Gül Baba Türbesi: Bayramın 1.gününde ecdad a dua etmek için türbeye doğru yola koyuluyoruz. Mescid sokağından girince yer alan türbeye çıkıp duamızı ediyoruz.



Tekrar tuna nehrinin kenarına inip Szechenyi köprüsünün oraya bisikletlerimiz bağlayıp yürüyerek Kale tepesinin olduğu yere çıkıyoruz. Finükülerle yukarı çıkmanın bedeli ise 1000 Huf. Fakat çok kısa mesafede olduğu için gerek olmadığına karar verip yürüyoruz.



Kraliyet Sarayı: Yapımına 13.yüzyılda başlayan yapı çeşitli dönemlerde tadilata uğramış ve günümüzdeki halini almıştır. Önünde nöbet tutan askerler ve nöbet değişimindeki tören ilgin bir andı. Macar Ulusal galerisi nin süslemeleri, binanın güzelliği büyüleyici. Ayrıca bu noktadan peşte, nehir üstündeki köprü, parlamento binasının manzarası görülmeye değer.
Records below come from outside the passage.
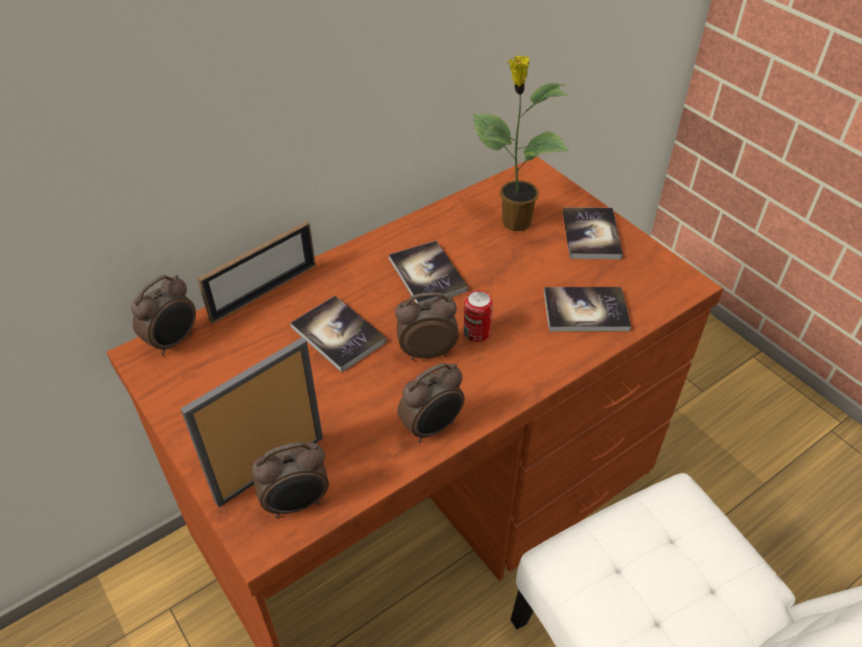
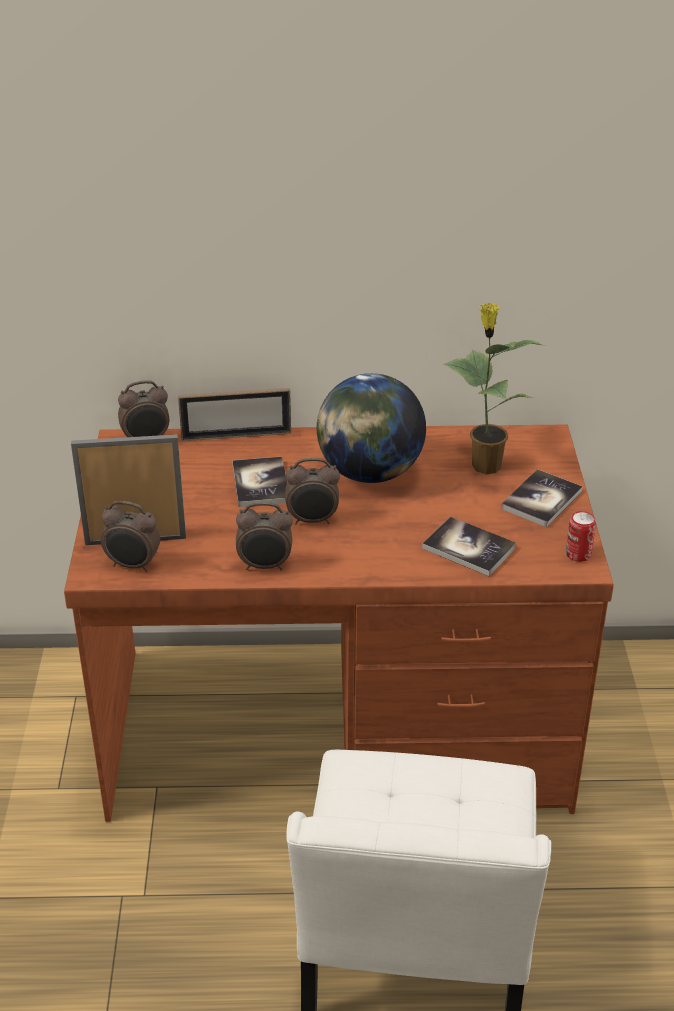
camera: 35 degrees right, 10 degrees down
book [389,241,468,303] -> globe [316,373,426,483]
alarm clock [395,292,459,360] -> alarm clock turned 150 degrees clockwise [285,458,340,525]
can [464,290,493,342] -> can moved to [566,511,596,562]

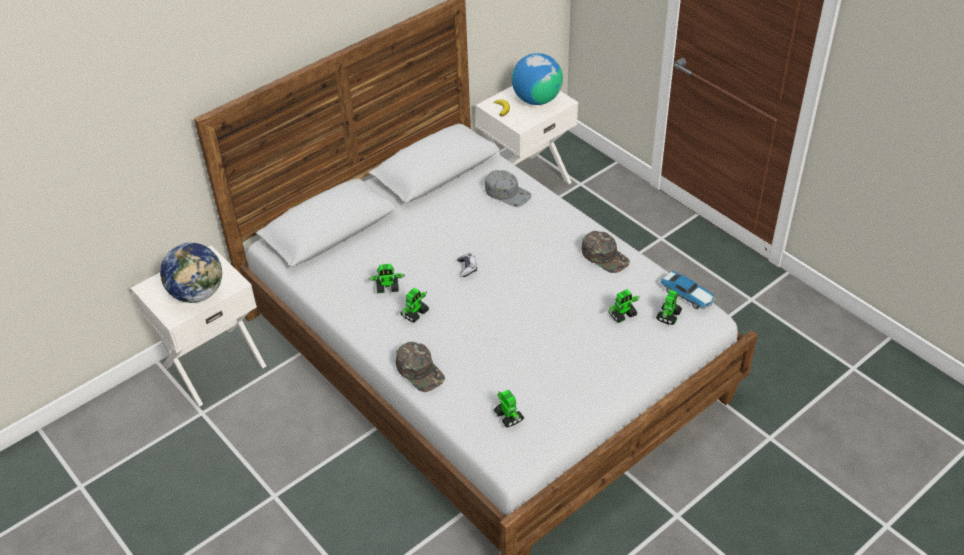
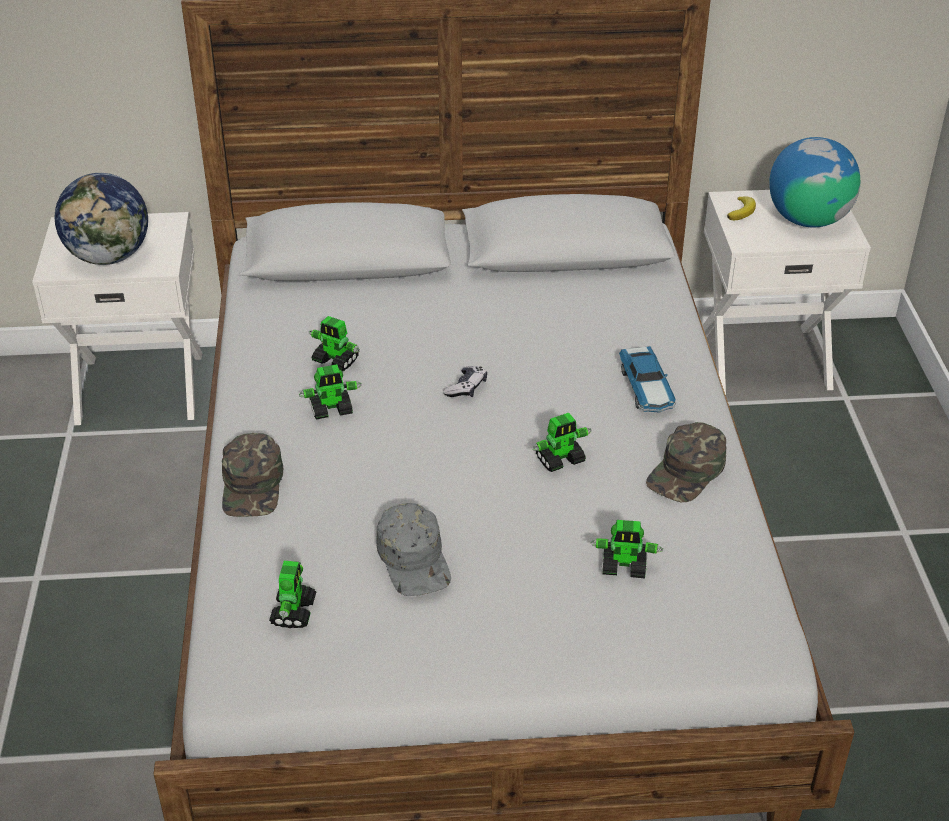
camera: 35 degrees right, 5 degrees down
grey cap [485,170,532,207] -> grey cap moved to [376,503,451,596]
green cap [581,231,630,273] -> green cap turned 45 degrees clockwise [646,422,727,502]
toy robot [656,290,682,325] -> toy robot moved to [532,413,592,472]
toy car [660,270,716,309] -> toy car moved to [619,346,676,413]

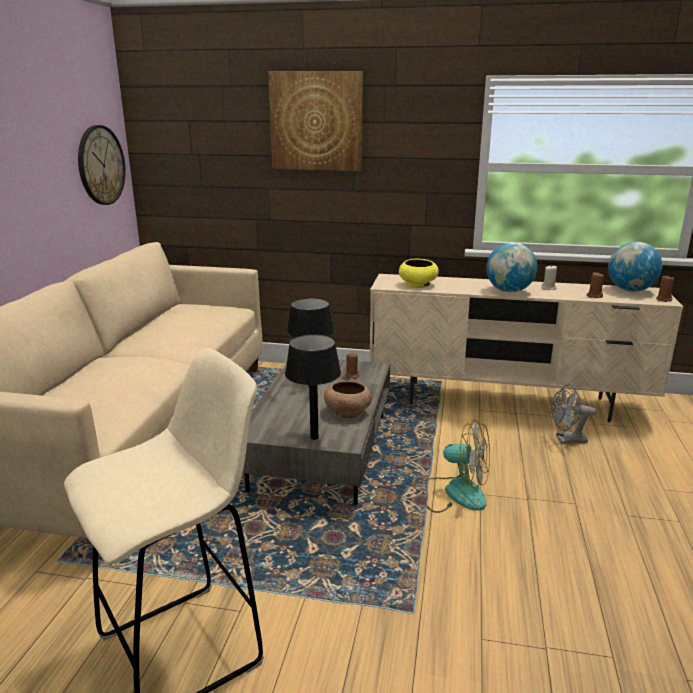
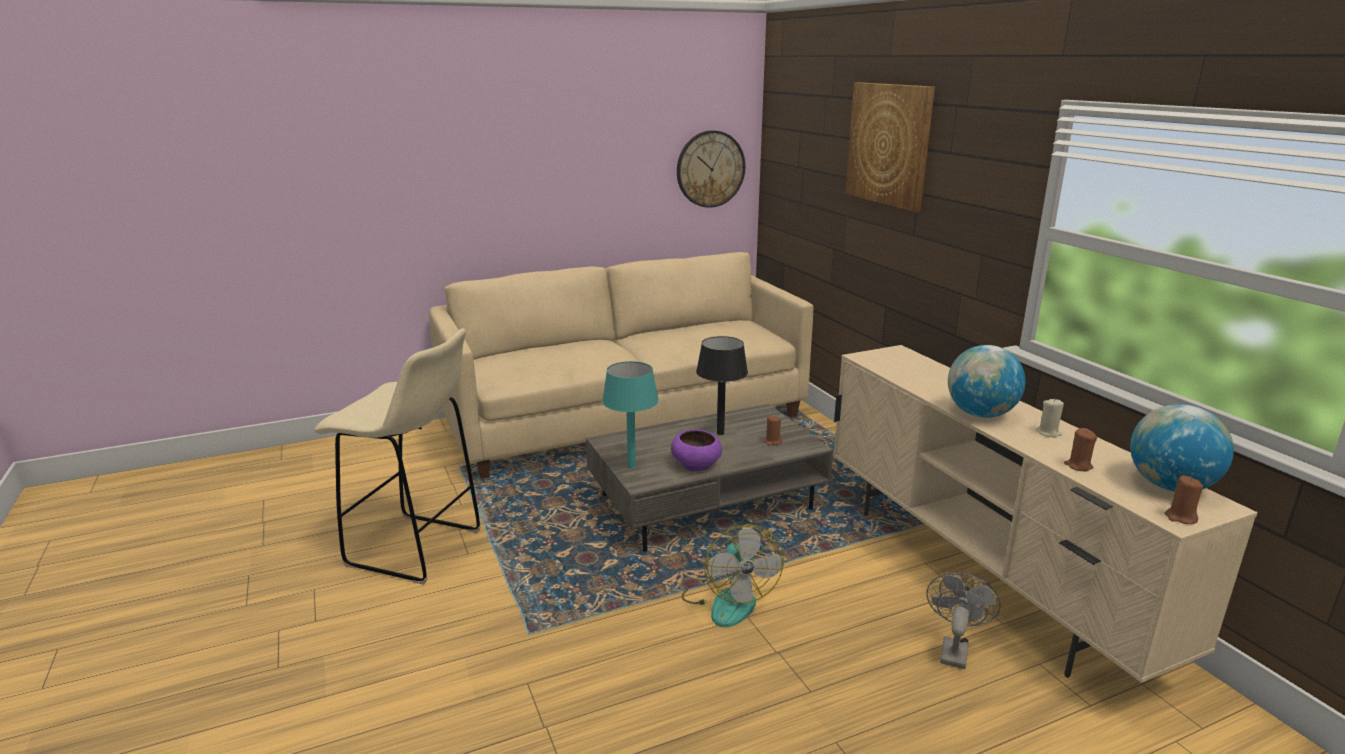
camera: 55 degrees right, 0 degrees up
black table lamp [285,334,341,440] -> turquoise table lamp [602,361,659,468]
brown bowl [324,381,372,418] -> purple bowl [671,429,722,471]
yellow bowl [399,259,439,288] -> none
grey fan [551,385,596,443] -> grey fan turned 60 degrees clockwise [926,573,1001,669]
Matyas Kilisesi: Kraliyet Sarayı'nın yanında yer alan kilisenin temelleri 13.yy da atılmıştır. 1541 yılında Buda şehrinin ele geçirilmesiyle camiye dönüştürülmüştür. 1686 yılında tekrar Macar hakimiyetine geçerek kiliseye dönüştürülmüştür.

Balıkçılar Burcu: Şehrin en güzel manzaralarının bu noktadan yakalayabiliyorsunuz. Şehrin savunmasında önemli başarılar gösteren balıkçılar loncasını onurlandırmak için20. yy da inşa edilmiştir. Balıkçılar burcunu da tamamlayıp Macar Ulusal Galerisin arka tarafında ok atabileceğiniz bir bölüm bulunmakta. Tepenin çıktığımız yönün diğer tarafından aşağıya iniyoruz.








Köprüden peşte tarafına geçip otelimize gidip biraz dinleniyoruz. Daha sonra bisikletleri teslim etmek için Vaci Utca ya doğru ilerliyoruz. Bisikletleri teslim etmek için yine Vaci Utca da yer alan Anna Cafe'de güzel bir akşam yemeği yiyoruz. Tekrar Tuna kenarına inip nehir kenarında hareket eden 2 numaralı tramvayla geceyi noktalıyoruz.






6. Gün (14 Ekim 2013) Budapeşte-İstanbul

Uçağımız saat 9:45 de kalkacağından erken saatlerde otelimizden ayrılıp kırmızı hattan, mavi hatta binip otobüs durağına varıyoruz. (300 huf) Otobüs ede 450 huf varıp toplamda 1:30 saat civarı havaalanına ulaşıyoruz. 2 saate yakın bir yolculukla İstanbul a ulaşıyoruz.

En kısa zamanda yeni gezi yazılarında buluşmak dileğiyle.